=== TASKS TO PERFORM ===
(1) List every percentage figure that appears in the question about calculating the APR on a £3000 loan, as the question gives them.
(2) Using the question about calculating the APR on a £3000 loan, decide whether each statement holds. Answer yes or no, and quote the words that settle it.
(a) The loan is repaid over 60 months.
(b) The writer could not reproduce the monthly repayment amounts.
(c) The calculator soup site shows an APR of 25.73%.
(3) Write the next part of the question about calculating the APR on a £3000 loan, picking up after its final sentence.

=== DOCUMENT ===
··········

Suppose I wish to borrow £3000 with an Annual Interest Rate of 24.9% over 60 months. A set up fee of £25 is charged ( I want to consider the two cases - one where the set up fee is incorporated into the amount borrowed and one it separately added up front)

I'm struggling to calculate the APR in either case.

I know it represents the annual cost of the borrowing including fees but how exactly is it calculated?
I have looked at calculator soup which has an APR figure of 25.3159% but I just can't replicate on my own. I have managed to reproduce the monthly repayment amounts (essentially using geometric series) and interest but not APR.

My best effort is to get an APR of 25.73% This was found by computing $\frac{£3000 \times (1.249)+£25}{£3000}-1$

Here is the calculator soup website.

··········

=== INFORMATION PROVIDED ===
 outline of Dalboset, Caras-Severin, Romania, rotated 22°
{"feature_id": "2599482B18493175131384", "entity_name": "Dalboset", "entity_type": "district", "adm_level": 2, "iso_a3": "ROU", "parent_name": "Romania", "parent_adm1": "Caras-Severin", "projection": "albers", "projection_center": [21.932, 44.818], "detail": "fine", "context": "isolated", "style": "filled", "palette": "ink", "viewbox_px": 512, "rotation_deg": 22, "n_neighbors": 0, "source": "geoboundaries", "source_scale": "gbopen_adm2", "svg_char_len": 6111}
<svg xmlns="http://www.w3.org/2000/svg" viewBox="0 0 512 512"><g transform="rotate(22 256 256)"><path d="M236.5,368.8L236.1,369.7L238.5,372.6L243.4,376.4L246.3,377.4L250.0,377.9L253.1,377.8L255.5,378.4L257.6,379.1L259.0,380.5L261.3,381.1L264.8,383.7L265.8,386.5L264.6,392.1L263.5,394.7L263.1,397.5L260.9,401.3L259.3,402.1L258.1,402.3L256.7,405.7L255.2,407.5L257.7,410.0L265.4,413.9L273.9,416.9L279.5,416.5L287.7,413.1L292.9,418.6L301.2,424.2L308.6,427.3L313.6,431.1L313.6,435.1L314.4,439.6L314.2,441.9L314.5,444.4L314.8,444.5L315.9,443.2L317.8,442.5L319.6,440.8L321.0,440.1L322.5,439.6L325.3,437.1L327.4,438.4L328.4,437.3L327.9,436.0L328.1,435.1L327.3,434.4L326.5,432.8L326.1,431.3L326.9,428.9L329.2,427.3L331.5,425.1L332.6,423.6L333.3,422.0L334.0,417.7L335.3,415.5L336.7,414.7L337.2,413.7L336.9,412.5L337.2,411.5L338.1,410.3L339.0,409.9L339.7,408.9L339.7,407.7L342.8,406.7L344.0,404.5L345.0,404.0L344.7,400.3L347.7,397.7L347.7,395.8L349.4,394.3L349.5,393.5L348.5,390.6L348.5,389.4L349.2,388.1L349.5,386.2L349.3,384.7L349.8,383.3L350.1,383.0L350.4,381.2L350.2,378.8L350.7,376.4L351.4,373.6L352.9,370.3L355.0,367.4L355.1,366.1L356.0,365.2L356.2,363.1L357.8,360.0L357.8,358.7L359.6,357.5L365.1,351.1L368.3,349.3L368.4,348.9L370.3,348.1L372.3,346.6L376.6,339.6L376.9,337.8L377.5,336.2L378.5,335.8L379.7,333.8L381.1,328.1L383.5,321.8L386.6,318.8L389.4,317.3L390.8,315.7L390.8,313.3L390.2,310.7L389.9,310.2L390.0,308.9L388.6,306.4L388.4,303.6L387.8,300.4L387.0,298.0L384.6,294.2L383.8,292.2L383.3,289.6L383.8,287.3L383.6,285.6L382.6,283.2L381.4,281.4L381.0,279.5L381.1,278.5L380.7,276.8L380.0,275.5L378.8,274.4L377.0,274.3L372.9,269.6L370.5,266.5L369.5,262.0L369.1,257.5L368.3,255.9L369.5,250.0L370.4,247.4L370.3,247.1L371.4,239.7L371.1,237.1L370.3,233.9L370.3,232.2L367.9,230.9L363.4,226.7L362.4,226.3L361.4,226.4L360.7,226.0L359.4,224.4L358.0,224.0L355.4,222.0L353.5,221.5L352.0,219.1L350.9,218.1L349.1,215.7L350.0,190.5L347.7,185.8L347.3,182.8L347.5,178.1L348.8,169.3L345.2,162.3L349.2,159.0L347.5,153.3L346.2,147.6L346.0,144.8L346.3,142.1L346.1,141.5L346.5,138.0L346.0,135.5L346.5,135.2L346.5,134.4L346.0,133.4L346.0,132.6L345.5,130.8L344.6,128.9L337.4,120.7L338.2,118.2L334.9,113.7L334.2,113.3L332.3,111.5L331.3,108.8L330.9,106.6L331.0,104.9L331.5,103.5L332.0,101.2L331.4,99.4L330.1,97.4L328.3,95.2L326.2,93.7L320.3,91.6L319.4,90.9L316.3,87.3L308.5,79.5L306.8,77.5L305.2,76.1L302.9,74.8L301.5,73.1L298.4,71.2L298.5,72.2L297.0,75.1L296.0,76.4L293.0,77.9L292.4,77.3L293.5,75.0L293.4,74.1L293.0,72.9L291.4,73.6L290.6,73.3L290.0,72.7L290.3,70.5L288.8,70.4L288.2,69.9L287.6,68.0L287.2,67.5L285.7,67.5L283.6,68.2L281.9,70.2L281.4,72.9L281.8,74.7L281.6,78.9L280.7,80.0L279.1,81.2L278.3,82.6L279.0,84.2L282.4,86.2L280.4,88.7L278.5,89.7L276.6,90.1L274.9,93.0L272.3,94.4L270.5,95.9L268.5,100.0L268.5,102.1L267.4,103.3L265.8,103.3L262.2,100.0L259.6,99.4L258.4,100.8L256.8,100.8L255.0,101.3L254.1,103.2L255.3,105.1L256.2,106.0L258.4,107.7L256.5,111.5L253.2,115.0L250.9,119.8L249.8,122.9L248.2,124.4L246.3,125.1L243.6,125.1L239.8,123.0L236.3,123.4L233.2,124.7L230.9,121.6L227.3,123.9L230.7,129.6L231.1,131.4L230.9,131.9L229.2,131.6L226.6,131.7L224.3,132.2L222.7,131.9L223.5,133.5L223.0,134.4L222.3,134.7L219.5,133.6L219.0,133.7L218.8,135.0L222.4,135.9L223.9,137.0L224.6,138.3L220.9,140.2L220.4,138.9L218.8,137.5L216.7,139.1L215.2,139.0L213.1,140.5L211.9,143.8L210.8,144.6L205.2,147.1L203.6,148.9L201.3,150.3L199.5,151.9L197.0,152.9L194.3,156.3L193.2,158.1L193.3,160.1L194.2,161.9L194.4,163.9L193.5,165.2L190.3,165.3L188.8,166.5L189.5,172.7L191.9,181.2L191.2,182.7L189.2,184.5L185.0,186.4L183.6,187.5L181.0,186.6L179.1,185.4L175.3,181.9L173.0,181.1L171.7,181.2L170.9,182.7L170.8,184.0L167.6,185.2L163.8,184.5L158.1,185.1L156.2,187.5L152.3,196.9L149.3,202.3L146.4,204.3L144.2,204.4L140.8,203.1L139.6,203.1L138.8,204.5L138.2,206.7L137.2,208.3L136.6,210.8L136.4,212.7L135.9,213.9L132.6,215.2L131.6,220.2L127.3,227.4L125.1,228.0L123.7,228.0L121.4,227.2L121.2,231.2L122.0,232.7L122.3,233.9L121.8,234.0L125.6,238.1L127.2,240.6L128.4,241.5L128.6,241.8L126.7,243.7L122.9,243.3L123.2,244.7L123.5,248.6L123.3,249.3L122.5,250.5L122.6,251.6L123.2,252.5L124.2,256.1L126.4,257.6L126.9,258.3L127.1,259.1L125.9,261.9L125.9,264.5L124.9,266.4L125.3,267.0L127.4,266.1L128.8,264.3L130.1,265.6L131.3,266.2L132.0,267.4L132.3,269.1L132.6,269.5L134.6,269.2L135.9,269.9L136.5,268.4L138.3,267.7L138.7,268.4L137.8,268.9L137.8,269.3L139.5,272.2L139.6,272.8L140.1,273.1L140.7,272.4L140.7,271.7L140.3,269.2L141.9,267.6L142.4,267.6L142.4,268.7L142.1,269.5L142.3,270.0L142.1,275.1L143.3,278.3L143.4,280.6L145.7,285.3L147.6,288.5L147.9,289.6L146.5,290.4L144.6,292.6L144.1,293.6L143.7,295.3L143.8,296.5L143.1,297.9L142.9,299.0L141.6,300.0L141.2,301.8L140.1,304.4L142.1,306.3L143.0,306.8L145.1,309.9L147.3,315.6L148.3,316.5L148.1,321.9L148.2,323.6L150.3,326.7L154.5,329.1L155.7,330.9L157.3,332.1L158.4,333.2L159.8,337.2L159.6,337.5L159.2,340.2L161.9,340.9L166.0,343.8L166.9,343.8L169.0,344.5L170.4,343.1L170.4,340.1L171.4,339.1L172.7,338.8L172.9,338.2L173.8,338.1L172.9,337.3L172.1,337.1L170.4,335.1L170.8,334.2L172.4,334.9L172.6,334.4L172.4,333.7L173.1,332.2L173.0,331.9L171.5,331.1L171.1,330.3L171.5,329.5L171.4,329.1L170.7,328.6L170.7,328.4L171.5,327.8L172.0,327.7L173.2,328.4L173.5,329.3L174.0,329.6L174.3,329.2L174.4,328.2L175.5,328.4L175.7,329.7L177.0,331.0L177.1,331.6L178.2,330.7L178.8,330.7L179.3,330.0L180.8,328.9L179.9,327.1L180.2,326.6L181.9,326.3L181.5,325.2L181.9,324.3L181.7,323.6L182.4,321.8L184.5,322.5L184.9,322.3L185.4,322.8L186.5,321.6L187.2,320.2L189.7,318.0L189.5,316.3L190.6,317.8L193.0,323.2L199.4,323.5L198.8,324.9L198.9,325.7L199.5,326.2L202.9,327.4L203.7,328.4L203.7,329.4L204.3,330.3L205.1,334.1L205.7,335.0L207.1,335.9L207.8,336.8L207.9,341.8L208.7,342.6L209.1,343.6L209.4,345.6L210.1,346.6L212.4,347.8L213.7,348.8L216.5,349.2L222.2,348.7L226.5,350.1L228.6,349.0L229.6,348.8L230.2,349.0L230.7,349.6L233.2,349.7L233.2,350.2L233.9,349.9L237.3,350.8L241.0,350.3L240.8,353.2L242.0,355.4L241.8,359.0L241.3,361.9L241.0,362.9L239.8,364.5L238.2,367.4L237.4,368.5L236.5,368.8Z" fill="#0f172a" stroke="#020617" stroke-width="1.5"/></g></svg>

··········

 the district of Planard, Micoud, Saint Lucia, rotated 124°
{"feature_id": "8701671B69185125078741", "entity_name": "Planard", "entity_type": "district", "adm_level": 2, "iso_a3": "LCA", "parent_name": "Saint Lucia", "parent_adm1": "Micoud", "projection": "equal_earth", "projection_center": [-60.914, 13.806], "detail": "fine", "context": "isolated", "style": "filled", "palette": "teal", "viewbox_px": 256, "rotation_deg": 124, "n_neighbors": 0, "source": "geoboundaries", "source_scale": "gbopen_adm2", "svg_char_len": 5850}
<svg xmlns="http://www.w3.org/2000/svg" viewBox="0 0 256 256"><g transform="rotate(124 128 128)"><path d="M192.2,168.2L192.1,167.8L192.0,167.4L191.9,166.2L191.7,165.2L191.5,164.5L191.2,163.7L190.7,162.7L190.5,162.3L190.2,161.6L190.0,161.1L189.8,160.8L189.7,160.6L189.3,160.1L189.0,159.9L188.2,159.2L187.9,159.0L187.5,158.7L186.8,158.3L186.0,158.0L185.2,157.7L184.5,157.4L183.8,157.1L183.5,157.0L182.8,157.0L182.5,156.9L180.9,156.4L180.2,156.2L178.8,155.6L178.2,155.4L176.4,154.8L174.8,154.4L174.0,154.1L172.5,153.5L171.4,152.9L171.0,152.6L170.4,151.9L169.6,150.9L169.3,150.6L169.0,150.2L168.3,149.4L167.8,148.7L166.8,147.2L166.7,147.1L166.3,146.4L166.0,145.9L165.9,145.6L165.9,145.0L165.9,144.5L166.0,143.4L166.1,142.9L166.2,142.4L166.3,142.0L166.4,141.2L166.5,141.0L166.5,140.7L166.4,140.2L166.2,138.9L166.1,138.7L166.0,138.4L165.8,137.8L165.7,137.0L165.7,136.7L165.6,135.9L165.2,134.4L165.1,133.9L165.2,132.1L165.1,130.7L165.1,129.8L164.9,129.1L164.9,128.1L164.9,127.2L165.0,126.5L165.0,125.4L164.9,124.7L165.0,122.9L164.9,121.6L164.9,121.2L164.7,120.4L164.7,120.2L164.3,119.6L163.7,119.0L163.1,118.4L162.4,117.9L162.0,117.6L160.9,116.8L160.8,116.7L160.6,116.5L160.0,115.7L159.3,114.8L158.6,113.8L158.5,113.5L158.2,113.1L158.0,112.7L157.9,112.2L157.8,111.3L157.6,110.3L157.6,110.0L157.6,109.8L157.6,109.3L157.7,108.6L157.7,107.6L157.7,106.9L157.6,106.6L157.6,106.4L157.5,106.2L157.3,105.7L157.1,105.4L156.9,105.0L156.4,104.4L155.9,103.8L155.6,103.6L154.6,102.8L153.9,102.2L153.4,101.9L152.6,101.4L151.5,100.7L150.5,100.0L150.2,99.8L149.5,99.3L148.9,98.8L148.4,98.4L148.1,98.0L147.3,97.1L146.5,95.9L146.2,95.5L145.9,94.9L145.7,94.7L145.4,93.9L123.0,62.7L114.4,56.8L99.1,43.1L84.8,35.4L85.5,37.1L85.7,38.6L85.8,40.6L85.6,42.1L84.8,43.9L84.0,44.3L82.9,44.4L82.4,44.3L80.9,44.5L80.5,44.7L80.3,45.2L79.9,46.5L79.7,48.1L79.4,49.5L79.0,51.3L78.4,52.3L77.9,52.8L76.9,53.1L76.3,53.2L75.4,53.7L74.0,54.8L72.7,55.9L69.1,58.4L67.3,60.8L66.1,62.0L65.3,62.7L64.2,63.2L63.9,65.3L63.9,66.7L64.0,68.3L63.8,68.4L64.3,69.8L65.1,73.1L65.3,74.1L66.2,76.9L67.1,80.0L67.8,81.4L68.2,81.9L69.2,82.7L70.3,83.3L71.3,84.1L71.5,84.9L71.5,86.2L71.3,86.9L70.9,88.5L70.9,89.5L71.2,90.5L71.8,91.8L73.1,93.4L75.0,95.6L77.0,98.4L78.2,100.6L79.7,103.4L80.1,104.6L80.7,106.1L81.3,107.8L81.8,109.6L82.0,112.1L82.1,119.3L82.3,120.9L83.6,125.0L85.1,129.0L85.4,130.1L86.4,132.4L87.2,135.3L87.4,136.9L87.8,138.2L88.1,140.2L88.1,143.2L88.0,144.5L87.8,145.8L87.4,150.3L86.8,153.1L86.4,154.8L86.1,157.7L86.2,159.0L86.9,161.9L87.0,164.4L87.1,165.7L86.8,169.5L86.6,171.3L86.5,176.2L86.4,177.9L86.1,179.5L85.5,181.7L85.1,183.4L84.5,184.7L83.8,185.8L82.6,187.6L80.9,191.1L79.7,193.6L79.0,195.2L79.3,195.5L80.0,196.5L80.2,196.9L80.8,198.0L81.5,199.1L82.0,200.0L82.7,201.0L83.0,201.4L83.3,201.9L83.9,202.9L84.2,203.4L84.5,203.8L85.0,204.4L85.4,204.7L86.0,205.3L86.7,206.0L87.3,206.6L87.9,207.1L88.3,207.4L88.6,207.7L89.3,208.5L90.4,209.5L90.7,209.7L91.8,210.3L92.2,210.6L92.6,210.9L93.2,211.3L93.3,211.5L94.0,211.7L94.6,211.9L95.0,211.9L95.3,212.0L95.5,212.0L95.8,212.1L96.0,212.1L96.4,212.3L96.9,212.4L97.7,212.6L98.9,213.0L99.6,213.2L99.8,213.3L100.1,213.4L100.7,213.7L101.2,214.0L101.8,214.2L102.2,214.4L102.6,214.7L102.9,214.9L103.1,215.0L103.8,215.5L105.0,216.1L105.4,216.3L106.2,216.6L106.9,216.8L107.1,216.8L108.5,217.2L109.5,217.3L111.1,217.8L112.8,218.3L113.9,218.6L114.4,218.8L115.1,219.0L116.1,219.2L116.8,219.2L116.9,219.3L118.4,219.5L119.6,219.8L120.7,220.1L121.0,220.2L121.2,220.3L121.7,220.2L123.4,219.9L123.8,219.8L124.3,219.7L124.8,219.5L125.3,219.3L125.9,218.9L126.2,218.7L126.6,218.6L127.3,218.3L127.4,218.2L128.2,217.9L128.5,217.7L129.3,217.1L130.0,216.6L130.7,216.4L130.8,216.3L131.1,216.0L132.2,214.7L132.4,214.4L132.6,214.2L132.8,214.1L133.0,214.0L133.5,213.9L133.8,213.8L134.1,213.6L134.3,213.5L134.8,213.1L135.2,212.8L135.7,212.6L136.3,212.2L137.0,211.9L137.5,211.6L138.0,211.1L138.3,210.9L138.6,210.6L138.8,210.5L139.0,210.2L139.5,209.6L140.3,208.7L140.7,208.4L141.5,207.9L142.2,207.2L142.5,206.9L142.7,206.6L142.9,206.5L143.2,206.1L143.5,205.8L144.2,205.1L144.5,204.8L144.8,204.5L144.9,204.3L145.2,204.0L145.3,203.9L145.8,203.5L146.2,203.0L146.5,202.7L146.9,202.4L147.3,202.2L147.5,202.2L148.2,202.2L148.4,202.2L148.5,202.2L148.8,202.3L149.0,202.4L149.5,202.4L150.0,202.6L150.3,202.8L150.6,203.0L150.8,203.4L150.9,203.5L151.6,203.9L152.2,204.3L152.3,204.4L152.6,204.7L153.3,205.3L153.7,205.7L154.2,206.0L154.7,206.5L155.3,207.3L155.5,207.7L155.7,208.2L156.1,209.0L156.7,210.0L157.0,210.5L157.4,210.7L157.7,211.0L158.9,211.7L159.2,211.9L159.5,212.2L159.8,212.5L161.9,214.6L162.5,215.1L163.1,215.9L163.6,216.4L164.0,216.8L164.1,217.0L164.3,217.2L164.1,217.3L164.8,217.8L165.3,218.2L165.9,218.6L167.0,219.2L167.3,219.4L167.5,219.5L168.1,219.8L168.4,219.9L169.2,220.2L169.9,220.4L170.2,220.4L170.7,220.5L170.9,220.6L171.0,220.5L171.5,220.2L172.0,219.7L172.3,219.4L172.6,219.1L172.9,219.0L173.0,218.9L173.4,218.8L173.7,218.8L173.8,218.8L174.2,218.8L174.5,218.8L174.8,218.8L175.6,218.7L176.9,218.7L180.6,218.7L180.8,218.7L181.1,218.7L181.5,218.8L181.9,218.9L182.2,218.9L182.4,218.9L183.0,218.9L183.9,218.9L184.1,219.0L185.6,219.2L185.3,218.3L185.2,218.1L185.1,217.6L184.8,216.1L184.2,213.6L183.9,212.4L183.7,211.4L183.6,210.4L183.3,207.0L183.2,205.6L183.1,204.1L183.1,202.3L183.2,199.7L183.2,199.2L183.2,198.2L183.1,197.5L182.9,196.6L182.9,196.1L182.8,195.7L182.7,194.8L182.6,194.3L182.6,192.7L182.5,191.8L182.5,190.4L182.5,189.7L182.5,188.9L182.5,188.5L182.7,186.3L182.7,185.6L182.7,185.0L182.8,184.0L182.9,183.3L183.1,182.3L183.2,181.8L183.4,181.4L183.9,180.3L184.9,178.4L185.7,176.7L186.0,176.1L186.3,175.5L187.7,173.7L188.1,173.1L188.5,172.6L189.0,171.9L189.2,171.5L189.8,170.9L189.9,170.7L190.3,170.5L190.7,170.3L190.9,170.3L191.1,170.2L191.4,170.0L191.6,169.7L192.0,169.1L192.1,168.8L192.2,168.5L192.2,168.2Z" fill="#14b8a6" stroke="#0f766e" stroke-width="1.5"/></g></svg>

··········

=== ANSWERS TO THE EXERCISES ===
(1)
24.9%
25.3159%
25.73%

(2)
(a) Yes: "over 60 months"
(b) No: "I have managed to reproduce the monthly repayment amounts"
(c) No: "calculator soup which has an APR figure of 25.3159%"

(3)
http://www.calculatorsoup.com/calculators/financial/apr-calculator.php

In truth I'm not sure whether it's my maths that's dodgy or a lack of understanding of finance. I would especially appreciate answers that give clear reasons and not just formula. The website only uses the information I've provided but I'm at a loss.

Edit 2 I have decided to use the formula $\frac{a(1+a)^N}{(1+a)^N-1}=\frac{P}{C}$ shown on http://www.efunda.com/formulae/finance/apr_calculator.cfm and just teach trial and improvement for $a$. I'd still be interested in seeing a simple derivation though. In particular what are both sides of the equation.

Once Again thanks to anyone that has considered the question.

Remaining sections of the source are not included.